Curated by Rivoli Fine Art and Elizabeth Royer, Mark Nicdao presents his new exhibit called “Chapter 8: Misfired Synapses” at Canal Grande, Venice.
Almost a year ago, Filipino artist Mark Nicdao’s paintings were featured in the 18th edition of ASIA NOW’s exhibit with the works of other Asian artists. During this exhibit, art curator Elizabeth Royer’s keen eyes examined Nicdao’s thirteen artworks. Impressed by his talent and skill, Royer presented Nicdao with an opportunity: a solo show in Venice, Italy.
Chapter 8: Misfired Synapses
Nicdao’s creative process changed for this collection. He began by using raw materials, buying powder pigments instead of acrylic pre-mixed tubes and even going as far as making his own gesso, a primer for raw canvases. He also used recycled burlap sacks and stretched the material over the linen canvases, giving an antique feel to his paintings. Through working with these materials, Nicdao unleashed a new form of his creativity. “It’s so cathartic because starting raw made me discover a lot of new things I can do,” he said.
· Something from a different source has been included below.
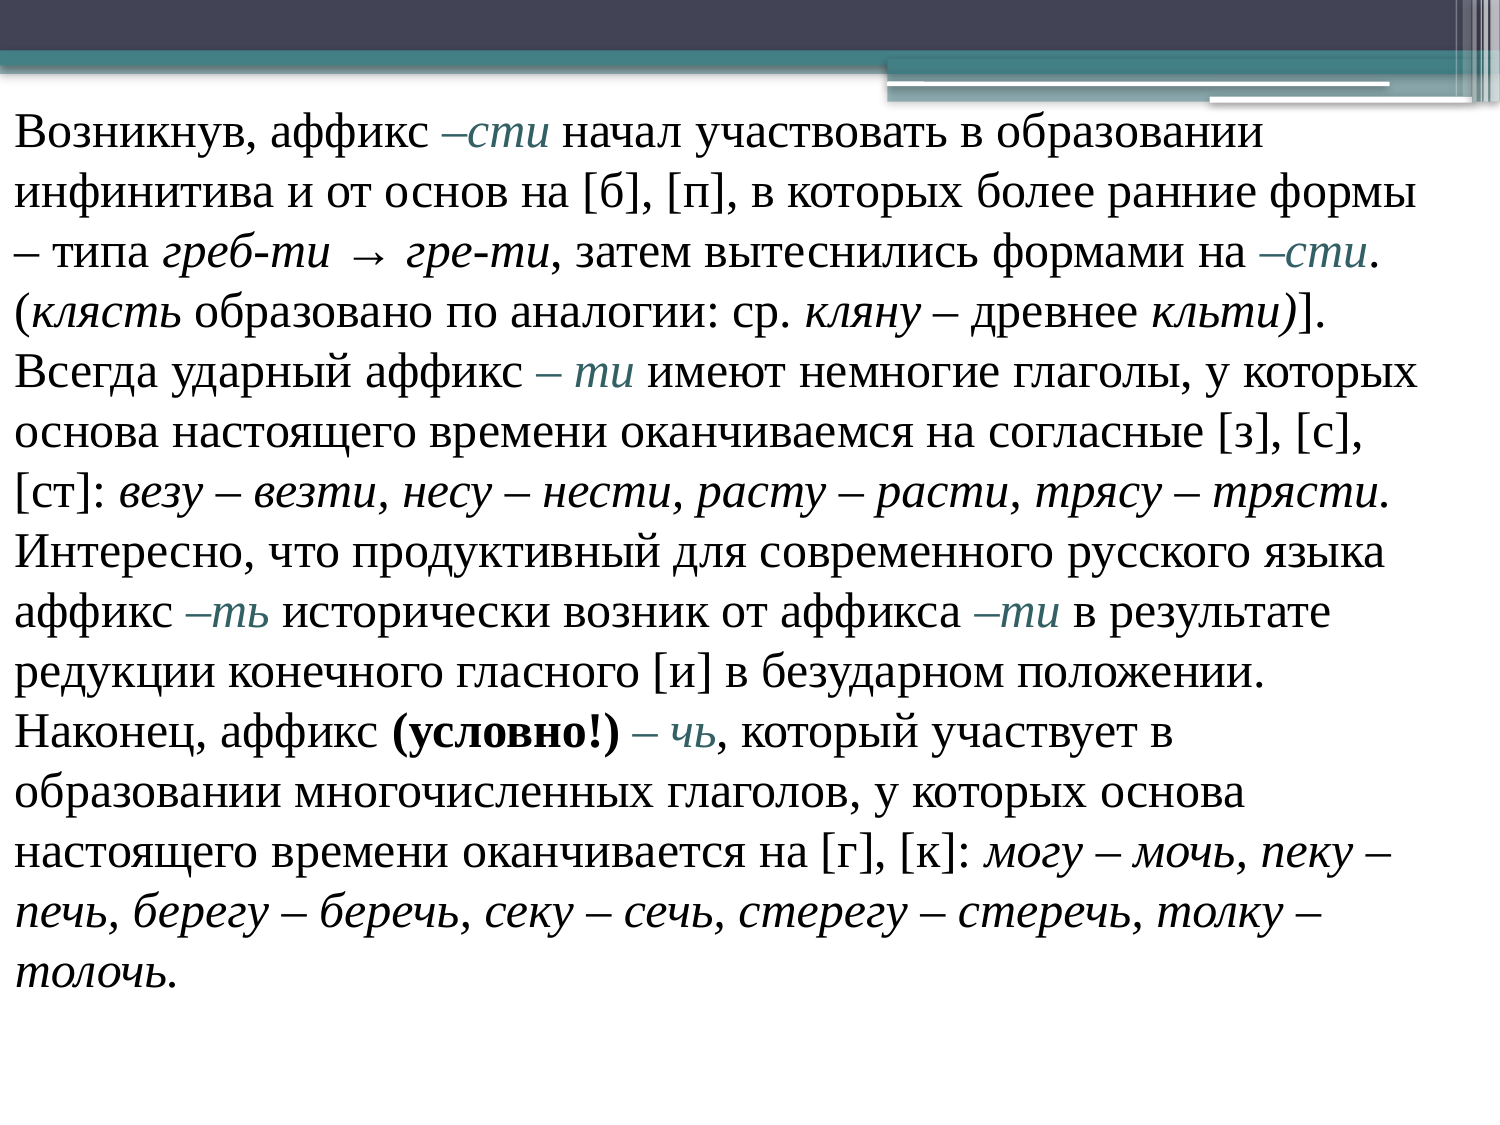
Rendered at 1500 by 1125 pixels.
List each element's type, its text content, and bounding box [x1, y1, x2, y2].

He spent eight to ten hours a day painting in Venice, and would take breaks by stretching and doing breathing exercises to manage his mental health. “In that whole course, I had a lot of mental breakdowns. It was even harder than how I imagined it to be,” he shared. “I would have nightmares. I would just think that everything sucks, like a lot of the impostor syndrome I felt. I was drained, but I think it’s stupid of me to stop.”
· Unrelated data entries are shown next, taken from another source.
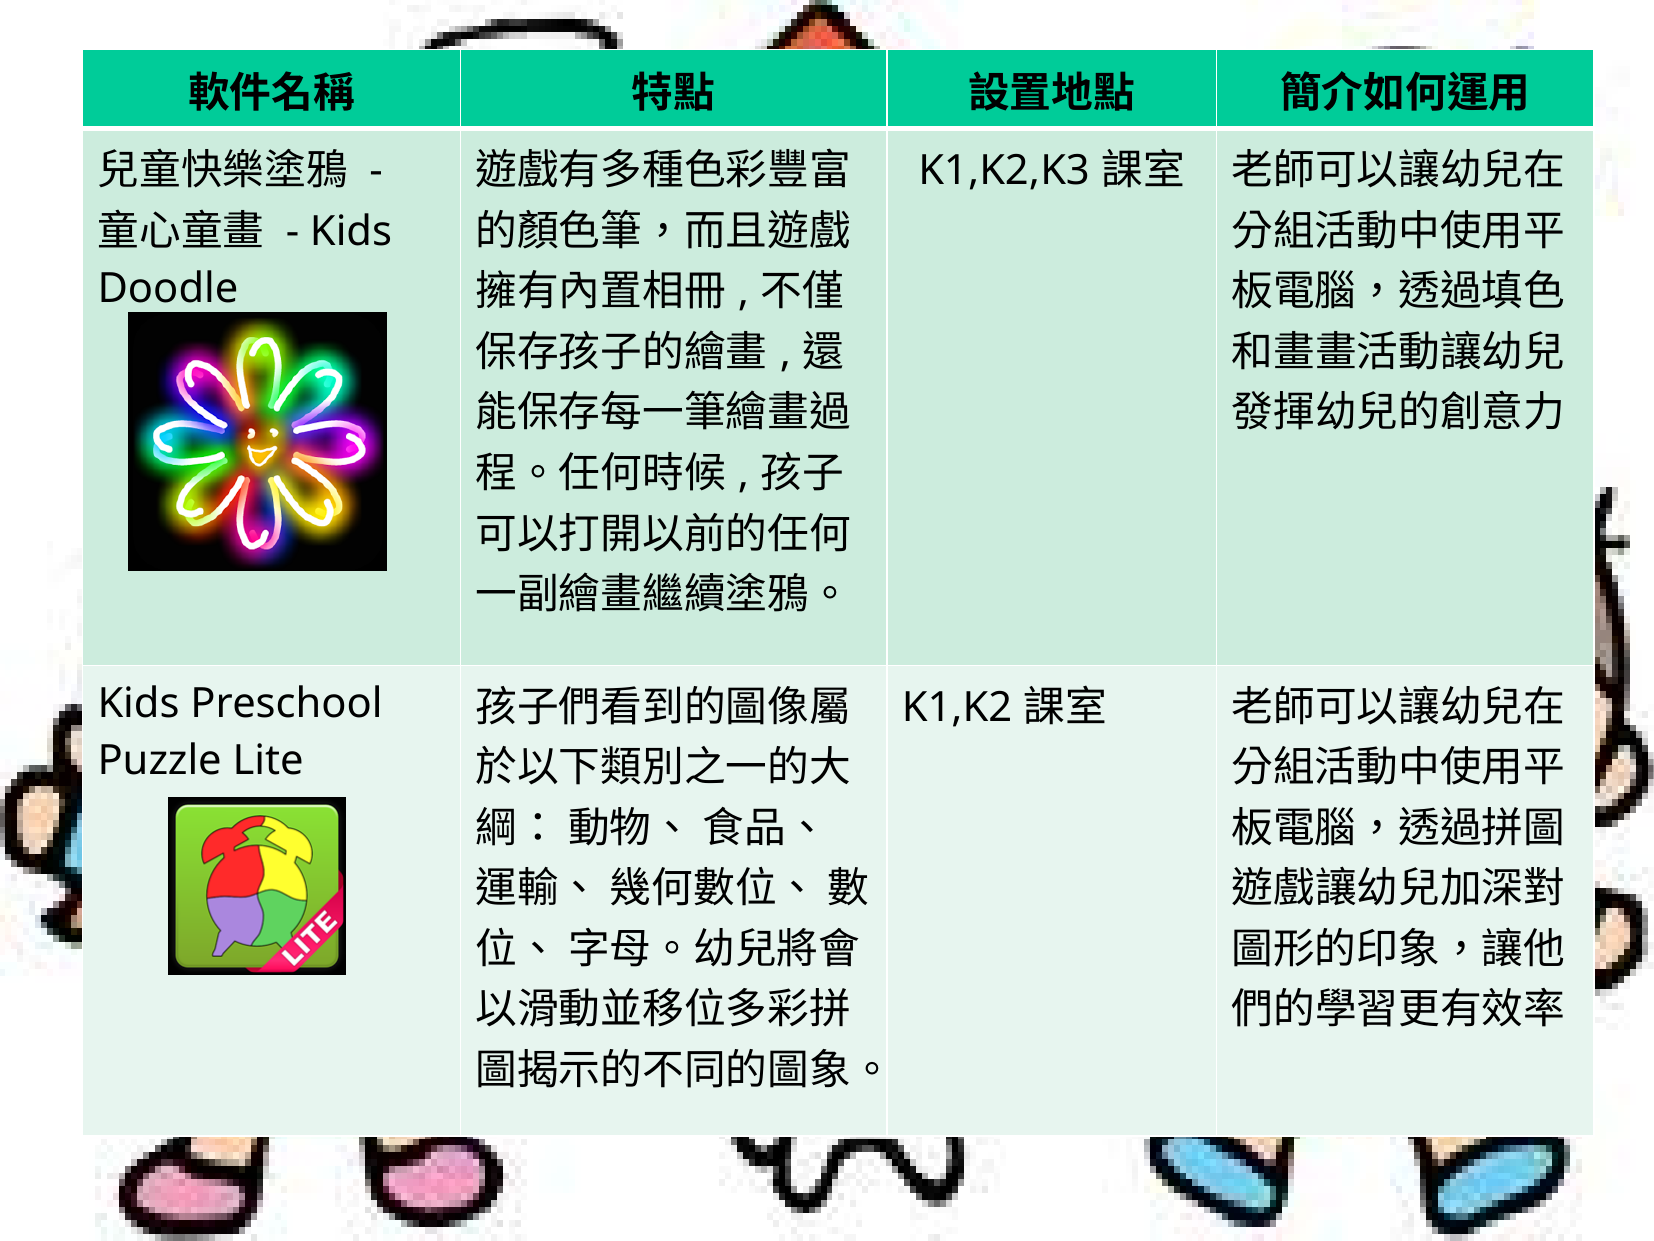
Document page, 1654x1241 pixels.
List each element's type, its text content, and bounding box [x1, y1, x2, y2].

table_cell K1,K2,K3課室 [888, 131, 1216, 665]
table_cell 老師可以讓幼兒在分組活動中使用平板電腦，透過拼圖遊戲讓幼兒加深對圖形的印象，讓他們的學習更有效率 [1217, 666, 1593, 1135]
table_cell K1,K2課室 [888, 666, 1216, 1135]
table_header 軟件名稱 [83, 50, 460, 126]
table_header 特點 [461, 50, 886, 126]
table_header 設置地點 [888, 50, 1216, 126]
picture [0, 0, 1654, 1241]
table_cell Kids Preschool Puzzle Lite [83, 666, 460, 1135]
table_cell 遊戲有多種色彩豐富的顏色筆，而且遊戲擁有內置相冊,不僅保存孩子的繪畫,還能保存每一筆繪畫過程。任何時候,孩子可以打開以前的任何一副繪畫繼續塗鴉。 [461, 131, 886, 665]
table_header 簡介如何運用 [1217, 50, 1593, 126]
table_cell 孩子們看到的圖像屬於以下類別之一的大綱： 動物、 食品、 運輸、 幾何數位、 數位、 字母。幼兒將會以滑動並移位多彩拼圖揭示的不同的圖象。 [461, 666, 886, 1135]
table_cell 老師可以讓幼兒在分組活動中使用平板電腦，透過填色和畫畫活動讓幼兒發揮幼兒的創意力 [1217, 131, 1593, 665]
table_cell 兒童快樂塗鴉 - 童心童畫 - Kids Doodle [83, 131, 460, 665]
In the end, Nicdao completed eighteen paintings for the show, entitling the collection, “Chapter 8: Misfired Synapses.” The show delves deeper into the philosophical subject that was previously covered in the past two years of his work, focusing on how broken synapses materialize as a flaw in the life symphony that determines both success and failure. Nicdao described it as “coalescing to recount the stories of human frailty, resilience, and the perpetual search for equilibrium.”
He emphasized the show’s connection to his previous works. “Like [the] internal organs of our bodies and even imaginary things, I would create imaginary internal organs. They all connect like they are alive, even the inanimate,” he said.
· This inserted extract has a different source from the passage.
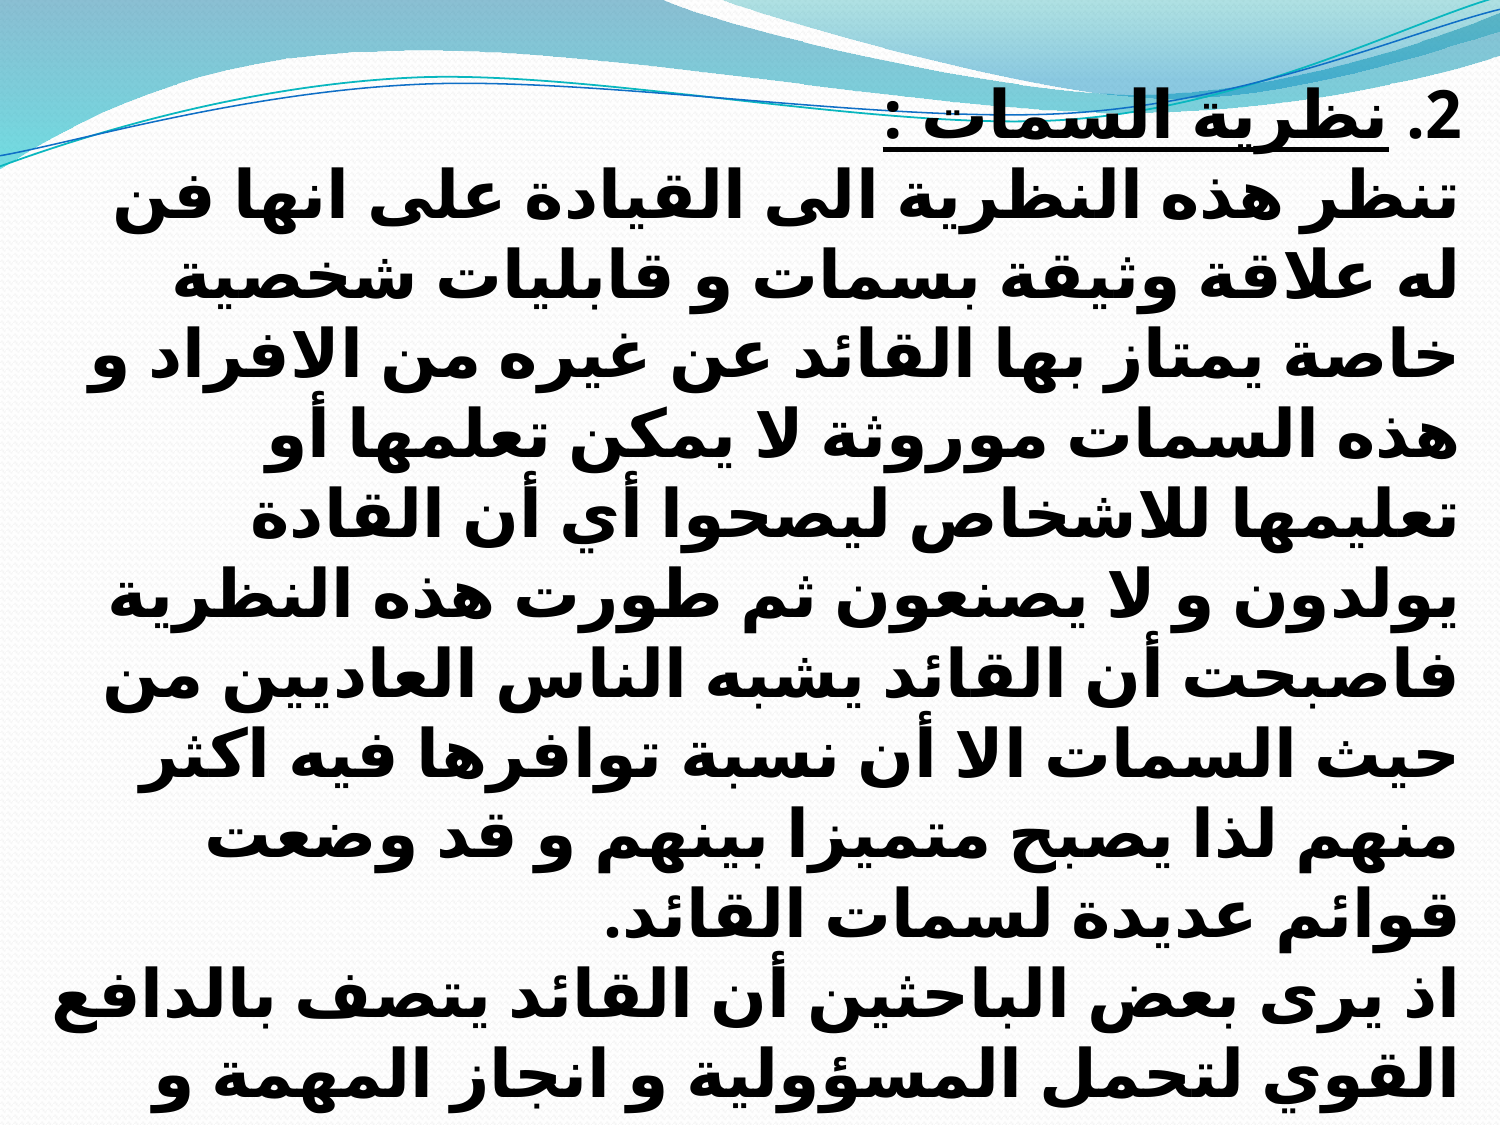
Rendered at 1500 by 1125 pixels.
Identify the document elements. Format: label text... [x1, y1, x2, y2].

In college, Nicdao looked up to Italian painting masters Gian Lorenzo Bernini, Artemisia Gentileschi, Leonardo Da Vinci, Michelangelo Merisi da Caravaggio, Tiziano Vecelli, Tintoretto, and Paolo Veronese. Even in his pursuit of photography, his fascination for these artists never faded and continued to drive him. “It furthered my ambition to achieve even just 2% of their abilities through my photographs,” he said.
A decade since his early days in photography, he found himself in the country of these historical artists. During his stay, he also discovered new inspiration. “The people here inspired me because of their support. Attilio Baggerman, Massimiliano Lorenzelli, and the legend Pippo Basile who helped me take back my losing confidence,” he said. “Being here in Italy and painting for a solo show in Palazzo made me shudder every day, but it is the best teacher for humility, hard work, and deep contemplation on why you do things, and why you exist, and what matters. It made me raw as well.”
What Matters Most
Nicdao is on a roll with his fast-progressing career as an artist. When asked how it feels to be globally recognized, Nicdao describes the feeling as “intoxicating” and “amazing.” He openly shared that as much as it is good, it can be easy to slip and lose sight of what matters most. This is why for aspiring artists, he offered one piece of advice.
“Never believe in your own hype, or how other people hype you. Check your work, how do you make it better or even the best? And mostly check your changing attitude towards others,” he said. “Fame, likes, recognition… It’s all just fleeting. What stays is what and how you feel.”